*** Entries shown ***
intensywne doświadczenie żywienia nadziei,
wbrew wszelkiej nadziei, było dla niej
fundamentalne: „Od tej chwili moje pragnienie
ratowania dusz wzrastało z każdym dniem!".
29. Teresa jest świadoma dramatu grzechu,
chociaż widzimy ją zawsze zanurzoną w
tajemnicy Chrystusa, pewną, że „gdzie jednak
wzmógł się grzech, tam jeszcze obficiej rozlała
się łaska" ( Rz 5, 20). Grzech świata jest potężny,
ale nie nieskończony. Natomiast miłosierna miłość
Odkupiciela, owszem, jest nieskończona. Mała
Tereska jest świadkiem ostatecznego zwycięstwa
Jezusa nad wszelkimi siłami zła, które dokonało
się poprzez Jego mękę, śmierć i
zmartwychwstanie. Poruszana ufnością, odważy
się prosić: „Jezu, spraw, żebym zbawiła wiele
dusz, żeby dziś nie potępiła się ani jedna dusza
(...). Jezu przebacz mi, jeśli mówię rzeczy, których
*** End of Entries shown ***
*** Entries shown ***
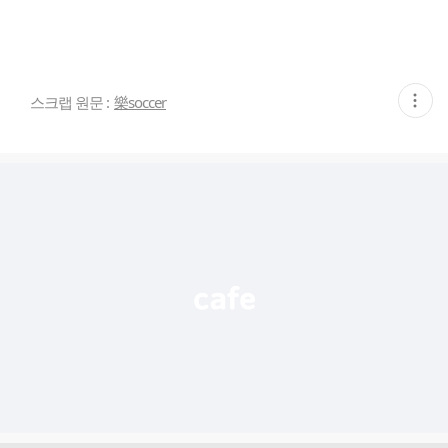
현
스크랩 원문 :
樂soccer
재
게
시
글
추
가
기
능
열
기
*** End of Entries shown ***
*** Entries shown ***
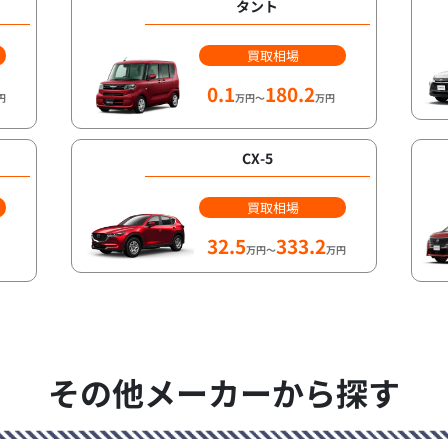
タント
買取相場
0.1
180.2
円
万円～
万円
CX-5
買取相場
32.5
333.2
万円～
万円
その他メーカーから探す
*** End of Entries shown ***
| Exercise description |
Show every line in the records above that contains the word "jest", matching upper and lower case exactly.

| Solution to the problem |
29. Teresa jest świadoma dramatu grzechu,
się łaska" ( Rz 5, 20). Grzech świata jest potężny,
Odkupiciela, owszem, jest nieskończona. Mała
Tereska jest świadkiem ostatecznego zwycięstwa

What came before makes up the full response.